(Dataset excerpts)
|---|
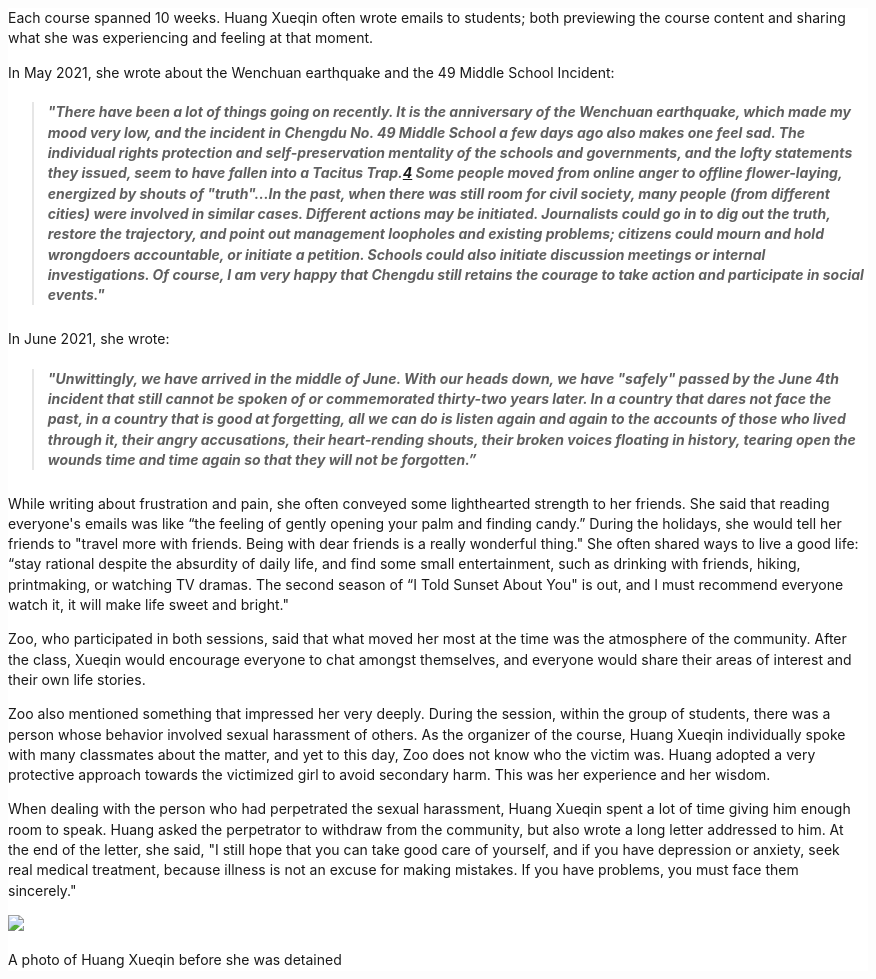 Each course spanned 10 weeks. Huang Xueqin often wrote emails to students; both previewing the course content and sharing what she was experiencing and feeling at that moment.

In May 2021, she wrote about the Wenchuan earthquake and the 49 Middle School Incident:

> ##### "There have been a lot of things going on recently. It is the anniversary of the Wenchuan earthquake, which made my mood very low, and the incident in Chengdu No. 49 Middle School a few days ago also makes one feel sad. The individual rights protection and self-preservation mentality of the schools and governments, and the lofty statements they issued, seem to have fallen into a Tacitus Trap.[4](https://women4china.substack.com/p/who-is-huang-xueqin#footnote-4-141028818) Some people moved from online anger to offline flower-laying, energized by shouts of "truth"...In the past, when there was still room for civil society, many people (from different cities) were involved in similar cases. Different actions may be initiated. Journalists could go in to dig out the truth, restore the trajectory, and point out management loopholes and existing problems; citizens could mourn and hold wrongdoers accountable, or initiate a petition. Schools could also initiate discussion meetings or internal investigations. Of course, I am very happy that Chengdu still retains the courage to take action and participate in social events."

In June 2021, she wrote:

> ##### "Unwittingly, we have arrived in the middle of June. With our heads down, we have "safely" passed by the June 4th incident that still cannot be spoken of or commemorated thirty-two years later. In a country that dares not face the past, in a country that is good at forgetting, all we can do is listen again and again to the accounts of those who lived through it, their angry accusations, their heart-rending shouts, their broken voices floating in history, tearing open the wounds time and time again so that they will not be forgotten.”

While writing about frustration and pain, she often conveyed some lighthearted strength to her friends. She said that reading everyone's emails was like “the feeling of gently opening your palm and finding candy.” During the holidays, she would tell her friends to "travel more with friends. Being with dear friends is a really wonderful thing." She often shared ways to live a good life: “stay rational despite the absurdity of daily life, and find some small entertainment, such as drinking with friends, hiking, printmaking, or watching TV dramas. The second season of “I Told Sunset About You" is out, and I must recommend everyone watch it, it will make life sweet and bright."

Zoo, who participated in both sessions, said that what moved her most at the time was the atmosphere of the community. After the class, Xueqin would encourage everyone to chat amongst themselves, and everyone would share their areas of interest and their own life stories.

Zoo also mentioned something that impressed her very deeply. During the session, within the group of students, there was a person whose behavior involved sexual harassment of others. As the organizer of the course, Huang Xueqin individually spoke with many classmates about the matter, and yet to this day, Zoo does not know who the victim was. Huang adopted a very protective approach towards the victimized girl to avoid secondary harm. This was her experience and her wisdom.

When dealing with the person who had perpetrated the sexual harassment, Huang Xueqin spent a lot of time giving him enough room to speak. Huang asked the perpetrator to withdraw from the community, but also wrote a long letter addressed to him. At the end of the letter, she said, "I still hope that you can take good care of yourself, and if you have depression or anxiety, seek real medical treatment, because illness is not an excuse for making mistakes. If you have problems, you must face them sincerely."

![](https://substackcdn.com/image/fetch/w_1456,c_limit,f_auto,q_auto:good,fl_progressive:steep/https%3A%2F%2Fsubstack-post-media.s3.amazonaws.com%2Fpublic%2Fimages%2Fc32461a5-f1de-44ef-a21e-1128fc0206c4_714x960.jpeg)

A photo of Huang Xueqin before she was detained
|---|
> [Instructions for the task]
Write out again exactly the lines from the start of the data above through the line containing "In May 2021, she", inclusive, excluding any pictures.

> [Reply to the task]
 Each course spanned 10 weeks. Huang Xueqin often wrote emails to students; both previewing the course content and sharing what she was experiencing and feeling at that moment.

In May 2021, she wrote about the Wenchuan earthquake and the 49 Middle School Incident:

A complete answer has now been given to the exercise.